Early Festival Spawned Melon Production

By Charles Cooper


Hello everyone, hope you’re having a good week.  I was thinking about the upcoming Watermelon carnival and, as I mentioned in a previous column, I thought that I had written enough about the origin of this event and I would like to concentrate on the personal side about the growing of the watermelons and the growers themselves.  
In the 1930s Herman White was the largest grower in the county and possibly in the entire state.  Nearly every farmer in the area grew some watermelons along with cotton and corn, but there was a limited market commercially.  After the first watermelon carnival in 1931, all that changed.  Visitors from out of town learned about Water Valley watermelons for the first time and took the news home with them.  
Since many of them were former residents who now lived in Memphis and Chicago, the word spread through the mid-west.  Mr. White saw a golden opportunity in those large metropolitan areas and he got farmers and businessmen together, forming a co-op that was always  known  as the Watermelon Association.  
The premise was simple, the railroad wasn’t interested in small farmers such as Jim Gore and Papa Badley because their shipments were not  large enough to be profitable.  This is where  the association came in, by pooling many small farmers together, it would become a profitable arrangement for everyone.      
The following year was targeted and in the interim they contacted growers in Alabama and Georgia about the best melons as to size and durability on long trips.  They learned about a new hybrid melon called a Cuban Queen which was a cross between a citrine and a melon called the “Georgia Rattlesnake.”
Watermelons had fancy names in those days such as Tom Watson, Florida Giant, Texas Jumbo and many others.  The Cuban Queen seemed the best choice over all because it had a tough rind like the citrine and a sweet taste like the Rattlesnake, so it became the melon of choice by the association but other melons were allowed if the growers desired.  
The Cuban Queen was a fairly large melon light green with dark green stripes and wouldn’t burst during the long train rides. It grew well in the sandy soil in Yalobusha county. The railroad set up special trains commonly called “berry trains” with priority schedules that would over ride even passenger schedules and brought in the twenty-four hundred engines with high drivers capable of speeds up to 100 miles per hour.

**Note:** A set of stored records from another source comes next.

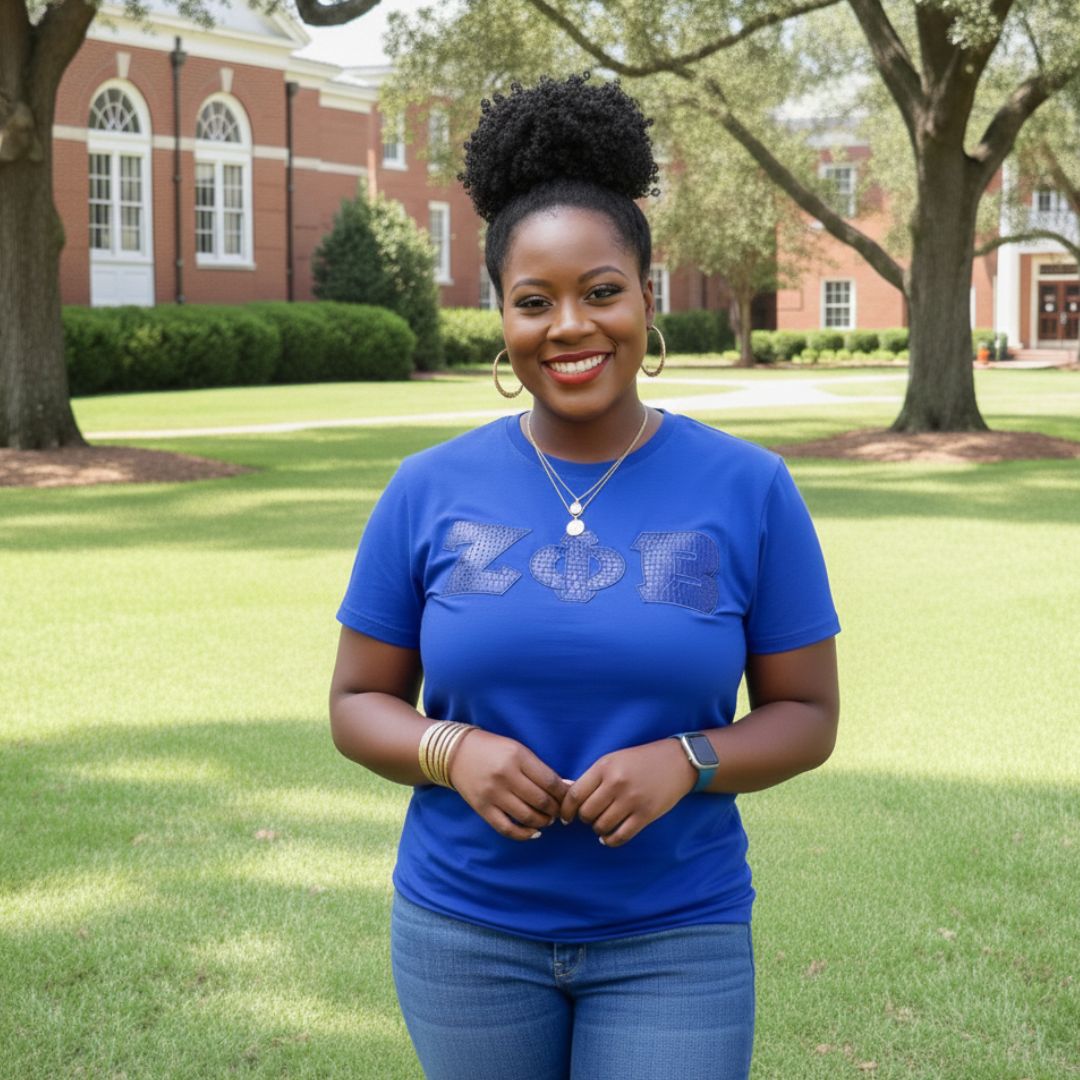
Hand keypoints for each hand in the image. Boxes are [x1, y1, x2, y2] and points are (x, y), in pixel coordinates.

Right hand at [447, 729, 571, 841]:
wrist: (457, 753)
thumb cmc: (494, 749)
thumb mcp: (518, 750)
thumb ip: (540, 769)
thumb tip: (567, 787)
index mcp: (517, 757)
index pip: (550, 782)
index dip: (565, 794)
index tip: (570, 799)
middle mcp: (505, 775)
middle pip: (541, 801)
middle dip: (556, 809)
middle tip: (560, 811)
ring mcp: (493, 794)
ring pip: (527, 817)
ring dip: (544, 822)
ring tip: (548, 819)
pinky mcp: (482, 808)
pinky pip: (507, 828)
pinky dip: (524, 834)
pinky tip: (534, 832)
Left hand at [557, 740, 696, 847]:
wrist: (676, 761)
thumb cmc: (640, 760)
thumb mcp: (612, 760)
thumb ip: (591, 778)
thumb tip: (566, 798)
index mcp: (604, 767)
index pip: (574, 794)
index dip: (566, 810)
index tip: (566, 817)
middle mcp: (616, 783)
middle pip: (586, 813)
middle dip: (584, 818)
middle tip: (589, 817)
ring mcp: (632, 800)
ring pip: (601, 826)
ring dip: (597, 829)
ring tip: (601, 824)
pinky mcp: (645, 815)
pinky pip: (620, 836)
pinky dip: (610, 840)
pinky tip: (608, 836)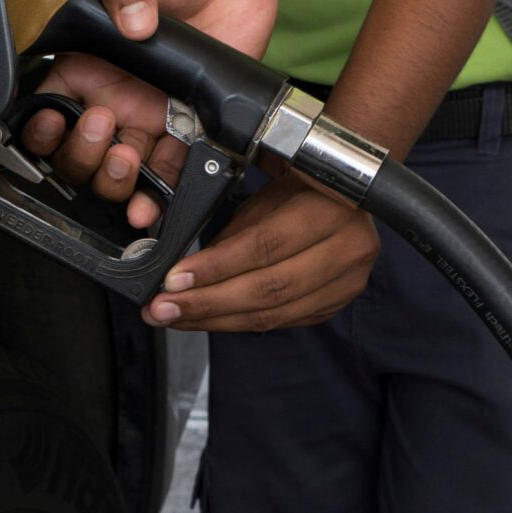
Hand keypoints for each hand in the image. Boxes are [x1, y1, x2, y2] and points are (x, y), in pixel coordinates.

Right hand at [23, 0, 281, 223]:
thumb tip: (131, 17)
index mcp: (88, 62)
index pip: (48, 107)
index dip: (42, 127)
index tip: (53, 121)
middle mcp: (114, 97)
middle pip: (77, 151)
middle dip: (80, 154)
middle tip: (104, 125)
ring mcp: (150, 117)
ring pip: (116, 170)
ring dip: (113, 180)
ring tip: (127, 158)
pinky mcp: (189, 130)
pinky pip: (168, 173)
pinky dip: (158, 197)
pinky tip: (151, 206)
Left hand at [142, 164, 380, 329]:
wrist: (347, 198)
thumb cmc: (302, 189)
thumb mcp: (266, 197)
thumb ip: (234, 237)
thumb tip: (183, 273)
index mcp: (332, 208)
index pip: (265, 246)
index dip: (216, 267)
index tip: (173, 280)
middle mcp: (349, 247)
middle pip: (270, 288)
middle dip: (208, 303)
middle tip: (162, 309)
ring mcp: (349, 281)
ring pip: (274, 313)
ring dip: (217, 319)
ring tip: (176, 317)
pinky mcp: (338, 303)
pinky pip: (282, 321)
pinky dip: (240, 323)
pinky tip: (211, 318)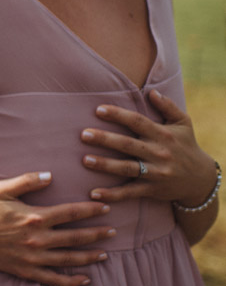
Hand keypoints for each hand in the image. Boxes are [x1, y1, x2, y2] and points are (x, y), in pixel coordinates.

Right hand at [0, 172, 114, 285]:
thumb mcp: (2, 189)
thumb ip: (27, 180)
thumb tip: (50, 175)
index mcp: (35, 217)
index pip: (71, 213)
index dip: (91, 210)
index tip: (105, 208)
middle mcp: (37, 239)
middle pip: (75, 237)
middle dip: (97, 234)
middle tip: (113, 231)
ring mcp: (33, 257)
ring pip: (69, 259)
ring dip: (89, 256)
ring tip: (105, 254)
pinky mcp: (26, 271)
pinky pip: (53, 279)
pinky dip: (71, 281)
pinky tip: (85, 280)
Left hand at [80, 89, 217, 205]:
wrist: (201, 179)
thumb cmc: (186, 145)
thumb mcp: (183, 123)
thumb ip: (168, 106)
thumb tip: (151, 91)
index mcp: (163, 134)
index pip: (138, 122)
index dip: (118, 115)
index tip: (98, 109)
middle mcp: (159, 153)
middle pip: (128, 145)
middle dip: (106, 139)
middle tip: (84, 134)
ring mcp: (155, 173)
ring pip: (127, 168)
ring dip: (105, 165)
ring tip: (85, 160)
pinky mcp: (152, 189)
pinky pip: (130, 192)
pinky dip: (112, 194)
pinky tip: (94, 193)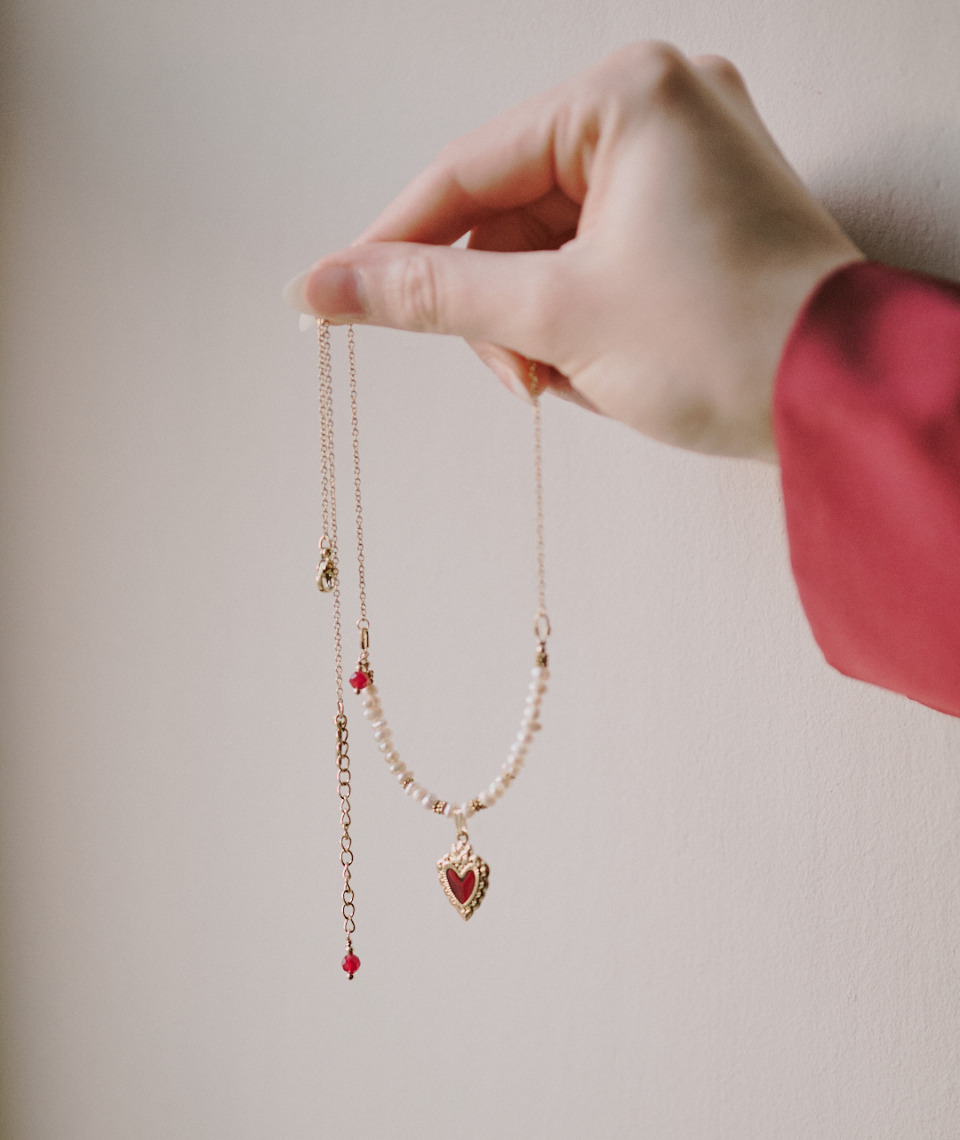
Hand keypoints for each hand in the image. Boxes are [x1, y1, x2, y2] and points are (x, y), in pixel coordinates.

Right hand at [283, 42, 862, 462]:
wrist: (843, 405)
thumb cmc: (723, 344)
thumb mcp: (558, 317)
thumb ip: (432, 294)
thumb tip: (325, 284)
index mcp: (626, 95)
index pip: (468, 169)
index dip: (395, 241)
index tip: (333, 295)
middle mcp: (660, 106)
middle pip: (511, 211)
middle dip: (499, 307)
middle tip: (518, 379)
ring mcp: (686, 157)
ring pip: (552, 243)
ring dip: (540, 323)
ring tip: (570, 382)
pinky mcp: (699, 209)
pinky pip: (599, 256)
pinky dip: (582, 318)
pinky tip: (602, 367)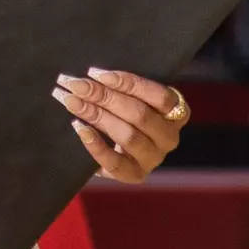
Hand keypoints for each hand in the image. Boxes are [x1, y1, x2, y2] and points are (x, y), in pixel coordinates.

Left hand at [53, 68, 184, 183]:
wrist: (118, 148)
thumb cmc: (125, 112)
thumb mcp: (131, 96)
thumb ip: (121, 86)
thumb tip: (92, 74)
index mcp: (176, 112)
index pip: (159, 96)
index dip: (128, 82)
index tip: (96, 73)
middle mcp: (169, 137)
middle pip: (139, 114)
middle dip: (104, 96)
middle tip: (76, 85)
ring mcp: (153, 158)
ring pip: (128, 135)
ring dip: (96, 115)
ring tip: (72, 102)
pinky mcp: (135, 175)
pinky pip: (116, 163)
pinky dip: (95, 144)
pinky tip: (79, 127)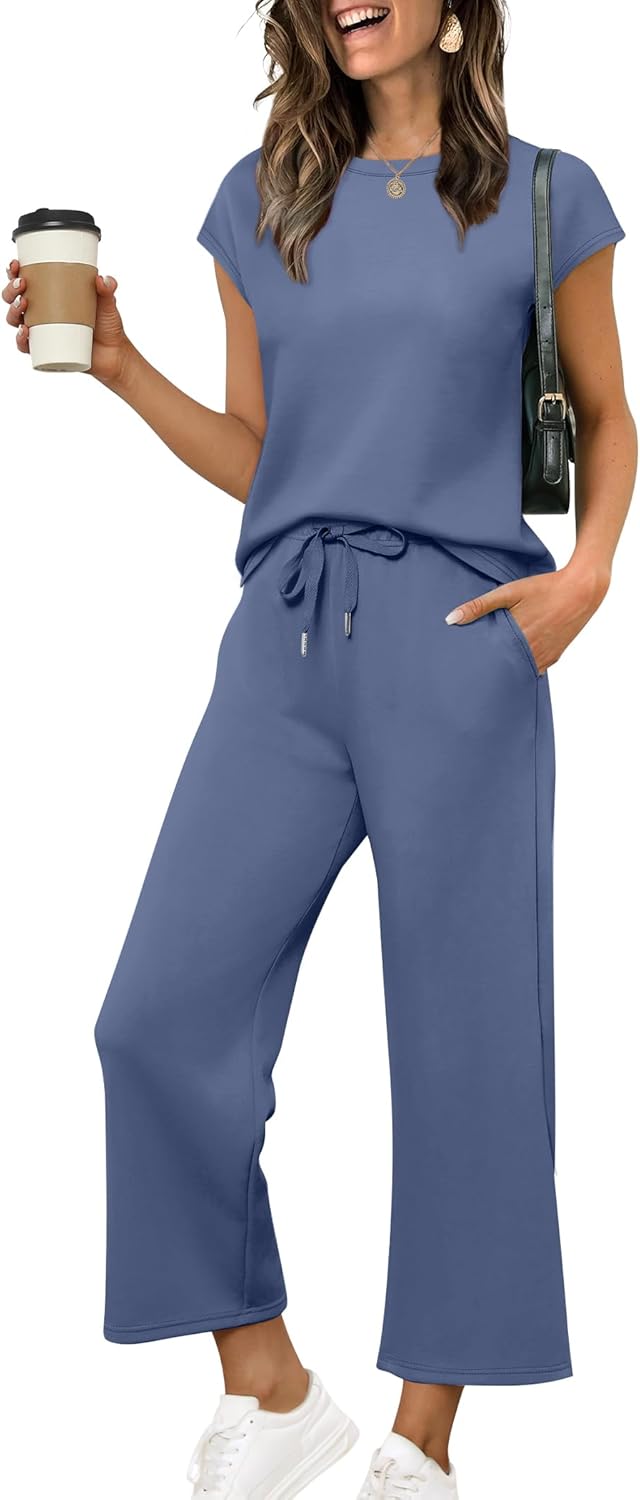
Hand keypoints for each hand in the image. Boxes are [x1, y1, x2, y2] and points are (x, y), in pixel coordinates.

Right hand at [4, 258, 134, 388]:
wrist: (114, 354)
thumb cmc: (107, 326)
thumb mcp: (108, 303)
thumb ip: (107, 288)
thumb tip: (103, 279)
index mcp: (50, 296)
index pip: (25, 280)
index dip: (14, 272)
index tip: (16, 265)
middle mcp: (41, 313)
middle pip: (14, 299)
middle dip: (11, 291)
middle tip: (22, 285)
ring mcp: (42, 332)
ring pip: (15, 320)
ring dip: (12, 311)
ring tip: (24, 304)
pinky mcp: (45, 350)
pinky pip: (26, 346)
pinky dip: (21, 339)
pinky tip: (25, 331)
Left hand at [444, 561, 610, 672]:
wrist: (582, 590)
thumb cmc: (545, 588)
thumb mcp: (510, 592)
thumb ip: (480, 606)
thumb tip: (451, 619)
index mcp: (518, 639)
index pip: (491, 663)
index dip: (478, 667)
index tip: (464, 669)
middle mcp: (532, 653)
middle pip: (504, 670)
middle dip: (490, 671)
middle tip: (474, 672)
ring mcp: (545, 657)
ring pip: (520, 671)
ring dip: (508, 669)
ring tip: (492, 668)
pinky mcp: (555, 656)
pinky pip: (535, 668)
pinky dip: (524, 666)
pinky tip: (515, 660)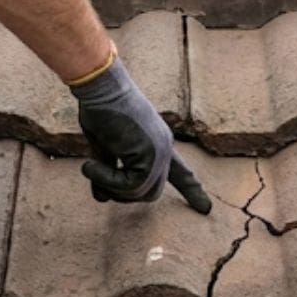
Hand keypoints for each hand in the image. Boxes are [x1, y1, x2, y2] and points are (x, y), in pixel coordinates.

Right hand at [70, 55, 211, 213]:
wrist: (100, 87)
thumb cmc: (99, 108)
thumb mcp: (105, 145)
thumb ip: (108, 170)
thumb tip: (102, 198)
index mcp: (158, 142)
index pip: (180, 171)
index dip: (191, 189)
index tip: (206, 209)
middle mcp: (164, 147)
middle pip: (151, 192)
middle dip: (122, 193)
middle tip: (97, 176)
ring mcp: (160, 151)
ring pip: (140, 192)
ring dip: (110, 186)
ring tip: (91, 167)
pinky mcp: (151, 153)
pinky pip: (130, 186)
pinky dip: (107, 181)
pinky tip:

The freight cars were spotted on sidings east of where the old Big Yank building is today. I was just a little kid but I remember going with Papa to the loading area and it was exciting to see farm wagons and trucks coming in, having the loads counted and put on the cars.  It was a slow process because it was necessary to load the melons by hand, which was usually done by two men on the vehicle and two in the car. One man in the truck or wagon handed it to the other who handed it to the man in the car door who, in turn handed to his helper, who placed them where they would lie until they reached their destination  
When they were unloaded the next vehicle in line moved up and the process was repeated. I enjoyed these trips because someone always had a table to slice a melon and since everyone knew me, I got to eat all the watermelon I wanted.